Chapter 14: Text-to-Speech (TTS) with Local Models

Theoretical Foundations

The transition from processing text to generating human-like speech represents a fundamental shift in how applications interact with users. While local Large Language Models (LLMs) like Phi or Llama excel at understanding and generating text, they remain silent—literally. To bridge this gap, we implement Text-to-Speech (TTS) systems that run entirely on the edge, ensuring privacy, low latency, and offline capability. This section dissects the theoretical architecture of local TTS, focusing on the conversion of text into acoustic features and subsequently into raw audio waveforms using the ONNX Runtime within a C# environment.

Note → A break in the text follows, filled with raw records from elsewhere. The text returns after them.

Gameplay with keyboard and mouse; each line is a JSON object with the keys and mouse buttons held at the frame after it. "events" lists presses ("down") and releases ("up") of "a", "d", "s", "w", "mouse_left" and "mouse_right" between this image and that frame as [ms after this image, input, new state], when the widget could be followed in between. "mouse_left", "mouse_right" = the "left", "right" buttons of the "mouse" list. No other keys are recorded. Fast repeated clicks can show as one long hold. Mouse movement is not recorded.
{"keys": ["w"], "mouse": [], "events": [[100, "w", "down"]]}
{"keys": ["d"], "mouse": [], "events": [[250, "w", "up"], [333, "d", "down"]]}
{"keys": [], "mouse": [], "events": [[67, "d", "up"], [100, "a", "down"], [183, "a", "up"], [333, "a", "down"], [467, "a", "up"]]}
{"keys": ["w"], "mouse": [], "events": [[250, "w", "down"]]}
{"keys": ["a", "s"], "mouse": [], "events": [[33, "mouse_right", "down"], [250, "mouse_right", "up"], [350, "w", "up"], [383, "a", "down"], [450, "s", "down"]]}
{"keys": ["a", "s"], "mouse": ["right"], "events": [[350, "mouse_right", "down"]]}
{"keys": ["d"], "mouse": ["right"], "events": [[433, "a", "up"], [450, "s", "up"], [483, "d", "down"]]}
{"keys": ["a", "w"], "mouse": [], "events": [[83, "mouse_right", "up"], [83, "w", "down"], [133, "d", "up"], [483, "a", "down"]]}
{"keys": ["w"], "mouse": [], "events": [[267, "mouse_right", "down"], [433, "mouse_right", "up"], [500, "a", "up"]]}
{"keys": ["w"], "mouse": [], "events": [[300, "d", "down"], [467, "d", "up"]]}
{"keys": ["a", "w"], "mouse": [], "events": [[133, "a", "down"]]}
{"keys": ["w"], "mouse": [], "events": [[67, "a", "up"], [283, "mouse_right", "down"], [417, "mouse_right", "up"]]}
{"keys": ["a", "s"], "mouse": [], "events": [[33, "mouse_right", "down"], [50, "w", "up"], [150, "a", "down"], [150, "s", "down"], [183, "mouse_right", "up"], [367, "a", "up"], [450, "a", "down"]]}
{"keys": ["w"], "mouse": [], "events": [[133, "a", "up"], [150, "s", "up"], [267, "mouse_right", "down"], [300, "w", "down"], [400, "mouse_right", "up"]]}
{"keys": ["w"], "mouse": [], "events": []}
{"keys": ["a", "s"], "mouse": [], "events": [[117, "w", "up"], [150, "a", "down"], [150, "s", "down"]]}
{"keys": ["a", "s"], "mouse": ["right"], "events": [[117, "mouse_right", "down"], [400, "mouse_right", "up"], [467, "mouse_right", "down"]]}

The TTS Pipeline: A Multi-Stage Transformation

At its core, a modern TTS system is not a single monolithic model but a pipeline of specialized components. Unlike older concatenative methods that stitched together pre-recorded phonemes, modern neural TTS utilizes a sequence-to-sequence approach. The process generally follows this flow:

Text Normalization & Tokenization: Raw text is cleaned and converted into a sequence of phonemes or characters.
Acoustic Model (Text-to-Spectrogram): This model (often based on architectures like FastSpeech or VITS) converts the token sequence into a visual representation of sound—the spectrogram.
Vocoder (Spectrogram-to-Waveform): This model takes the abstract spectrogram and reconstructs the raw audio waveform (the actual sound waves).

Analogy: The Architect and the Builder

Imagine constructing a building. The Acoustic Model acts as the architect. It takes the blueprint (the text) and creates a detailed schematic diagram (the spectrogram). This diagram doesn't look like a building; it shows the structure, the height of the walls, and the placement of windows, but it is abstract. The Vocoder is the master builder. It looks at the schematic and uses physical materials (mathematical synthesis) to construct the actual physical building (the audio waveform). One cannot exist without the other if you want a functional result.

Deep Dive 1: The Acoustic Model (The Architect)

In the context of local TTS, we often utilize models like Piper or VITS (Variational Inference with adversarial learning for end-to-end Text-to-Speech). These models are typically trained on massive datasets of audio and text pairs.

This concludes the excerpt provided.